Comparison to other tools¶
There exist some alternatives to pytask which are listed below. The short descriptions don’t do them justice and you should check them out to see which workflow management system (WFM) fits you and your use case best.
Feel free to contribute to this list and add points which you found particularly favorable. The list also serves as an inspiration for pytask to adopt features present in other WMFs.
snakemake¶
Snakemake is one of the most widely adopted workflow systems in scientific computing. It scales from local execution to clusters and cloud environments, with built-in support for containers and conda environments. Workflows are defined using a DSL that combines Make-style rules with Python, and can be exported to CWL for portability.
ploomber¶
Ploomber focuses on machine learning pipelines with strong integration into MLflow, Docker, and AWS Batch. Tasks can be defined in YAML, Python files, Jupyter notebooks, or SQL, and it can convert notebooks into pipeline tasks.
Waf¶
Waf is a mature build system primarily designed for compiling software projects. It handles complex build dependencies and can be extended with Python.
nextflow¶
Nextflow is a workflow system popular in bioinformatics that runs on AWS, Google Cloud, and Azure. It uses Groovy (a JVM language) for scripting and has strong support for containers including Docker, Singularity, and Podman.
Kedro¶
Kedro is a mature workflow framework developed at McKinsey that provides project templates, data catalogs, and deployment tooling. It is designed for production machine learning pipelines with a focus on software engineering best practices.
pydoit¶
pydoit is a general-purpose task runner that serves as a Python replacement for Make. It focuses on executing command-line tools and powers projects like Nikola, a static site generator.
Luigi¶
Luigi is a workflow system built by Spotify for long-running batch processes. It integrates with Hadoop, Spark, and various databases for large-scale data pipelines. Development has slowed in recent years.
sciluigi¶
sciluigi is a lightweight wrapper around Luigi aimed at simplifying scientific workflow development. It reduces some of Luigi’s boilerplate for research use cases. Development has stalled since 2018.
scipipe¶
SciPipe is a workflow library written in Go for building robust, flexible pipelines using Flow-Based Programming principles. It compiles workflows to fast binaries and is designed for bioinformatics and cheminformatics applications involving command-line tools.
SCons¶
SCons is a mature, cross-platform software construction tool that serves as an improved substitute for Make. It uses Python scripts for configuration and has built-in support for C, C++, Java, Fortran, and automatic dependency analysis.
pypyr¶
pypyr is a task-runner for automation pipelines defined in YAML. It provides built-in steps for common operations like loops, conditionals, retries, and error handling without requiring custom code, and is often used for CI/CD and DevOps automation.
ZenML¶
ZenML is an MLOps framework for building portable ML pipelines that can run on various orchestrators including Kubernetes, AWS SageMaker, GCP Vertex AI, Kubeflow, and Airflow. It focuses on productionizing ML workflows with features like automatic containerization, artifact tracking, and native caching.
Flyte¶
Flyte is a Kubernetes-native workflow orchestration platform for building production-grade data and ML pipelines. It provides automatic retries, checkpointing, failure recovery, and scales dynamically across cloud providers including AWS, GCP, and Azure.
pipefunc¶
pipefunc is a lightweight library for creating function pipelines as directed acyclic graphs (DAGs) in pure Python. It automatically handles execution order, supports map-reduce operations, parallel execution, and provides resource profiling.
Hamilton¶
Hamilton is a Python framework for building dataflows as function graphs, with a focus on modular transformations, lineage, and observability for data and ML pipelines.

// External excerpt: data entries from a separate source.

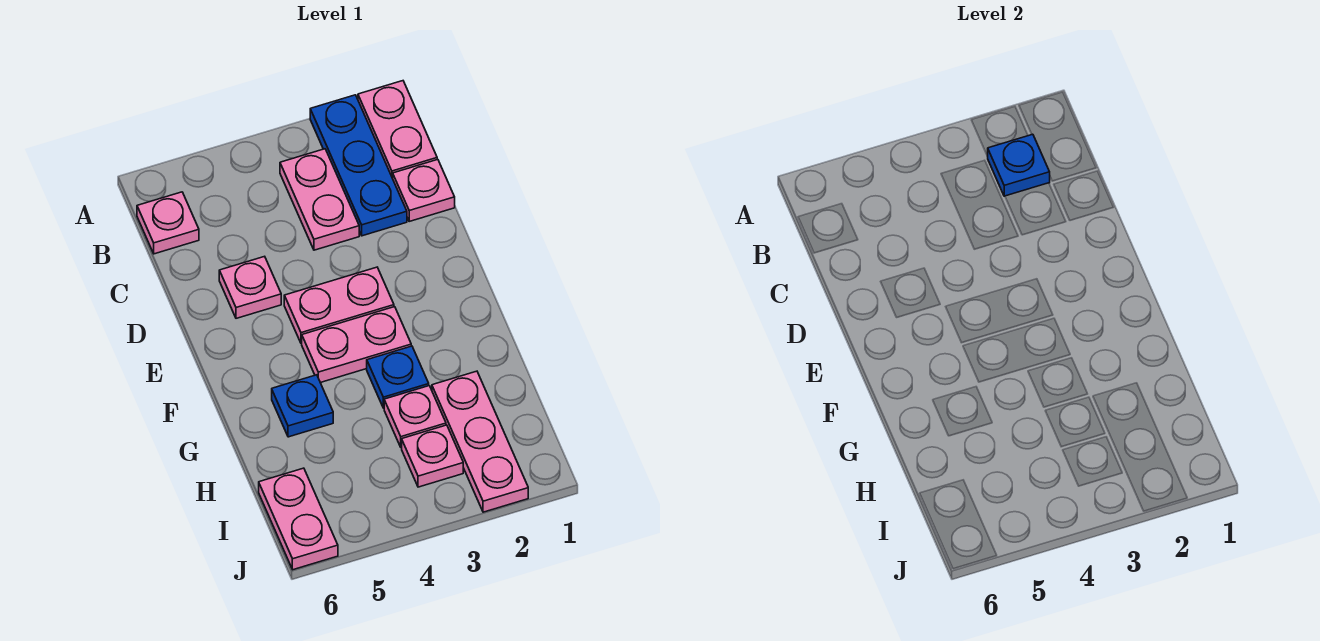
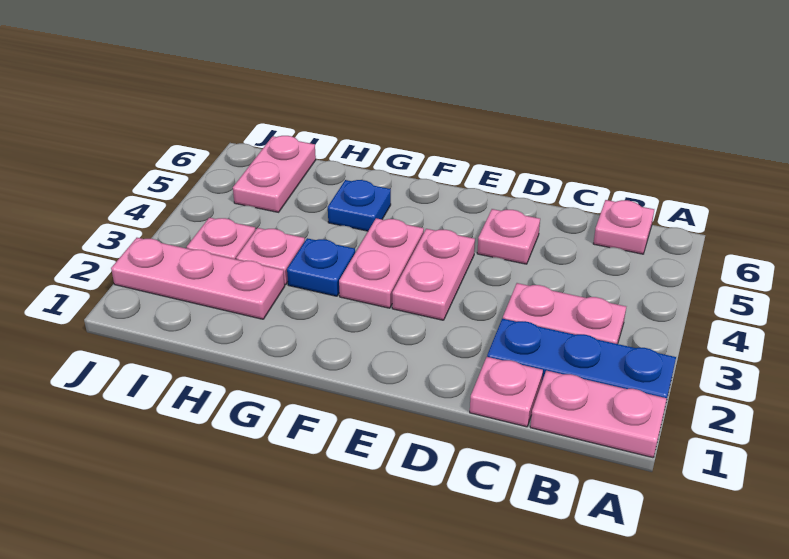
blue plate B2 level 2 -> none
pink plate I6:J6 level 1 -> pink plate I5:I6 level 1

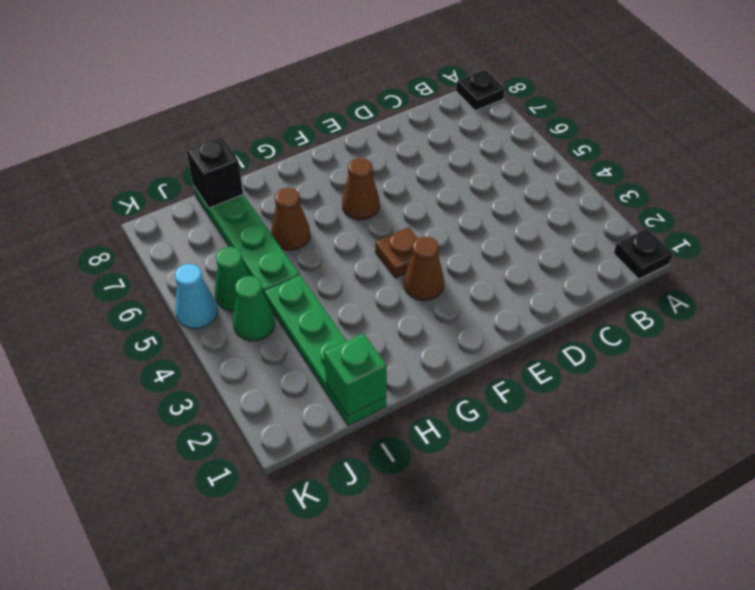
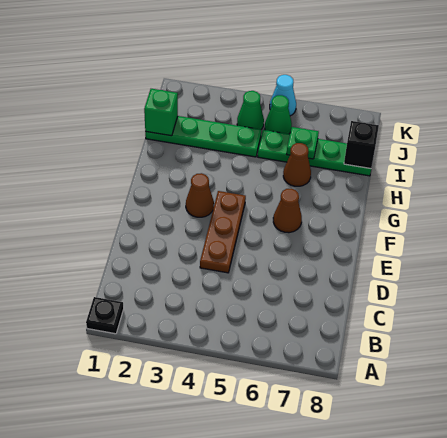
black plate A8 level 1 -> none
brown plate F4 level 1 -> brown plate D4:F4 level 1
none -> green plate I6 level 2

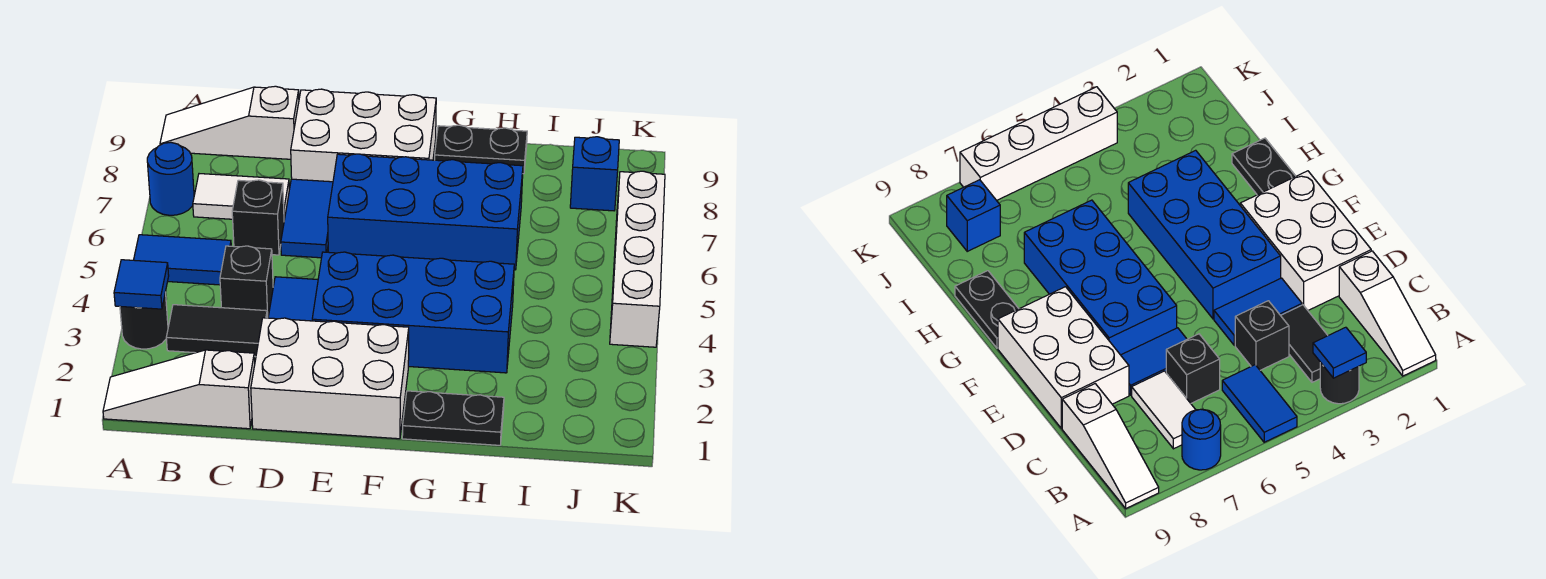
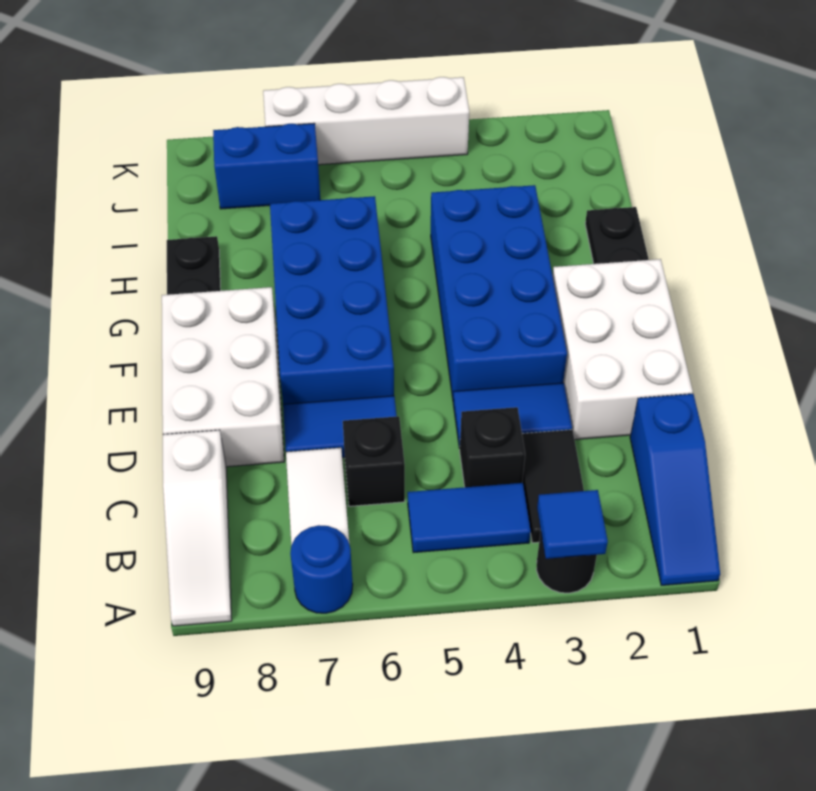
white slope A1:C1 level 1 top C -> blue slope A1:C1 level 1 top C
blue tile A5:B5 level 1 -> blue tile B4:B5 level 1
blue brick J8 level 1 -> blue brick J7:J8 level 1

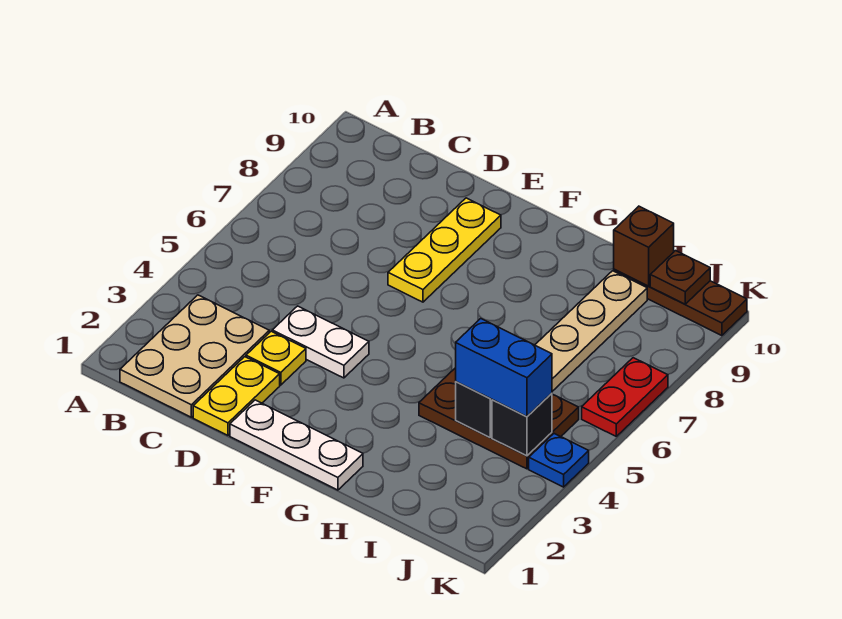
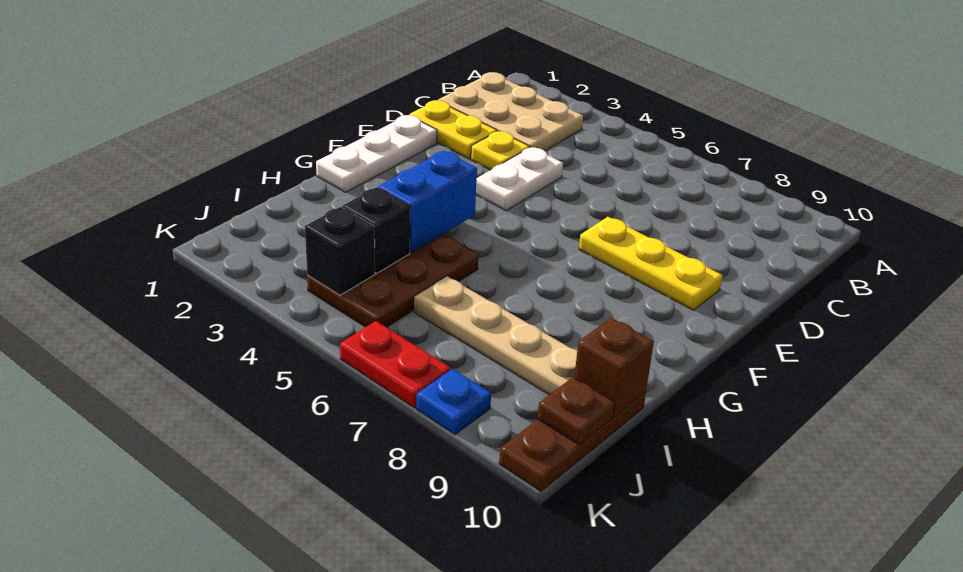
blue brick I4:J4 level 3 -> blue brick G4:H4 level 2
blue plate K4 level 1 -> blue plate K8 level 1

Common Workflow Language (CWL)¶
CWL is an open standard for describing data analysis workflows in a portable, language-agnostic format. Its primary goal is to enable workflows to be written once and executed across different computing environments—from local workstations to clusters, cloud, and HPC systems—without modification. Workflows described in CWL can be registered on WorkflowHub for sharing and discovery following FAIR (Findable, Accessible, Interoperable, Reusable) principles.
CWL is particularly prevalent in bioinformatics and life sciences where reproducibility across institutions is critical. Tools that support CWL include cwltool (the reference implementation), Toil, Arvados, and REANA. Some workflow systems like Snakemake and Nextflow can export workflows to CWL format.
pytask is not a CWL-compliant tool because it operates on a fundamentally different model. CWL describes workflows as graphs of command-line tool invocations where data flows between tools via files. pytask, in contrast, orchestrates Python functions that can execute arbitrary code, manipulate data in memory, call APIs, or perform any operation available in Python. This Python-native approach enables features like interactive debugging but means pytask workflows cannot be represented in CWL’s command-line-centric specification.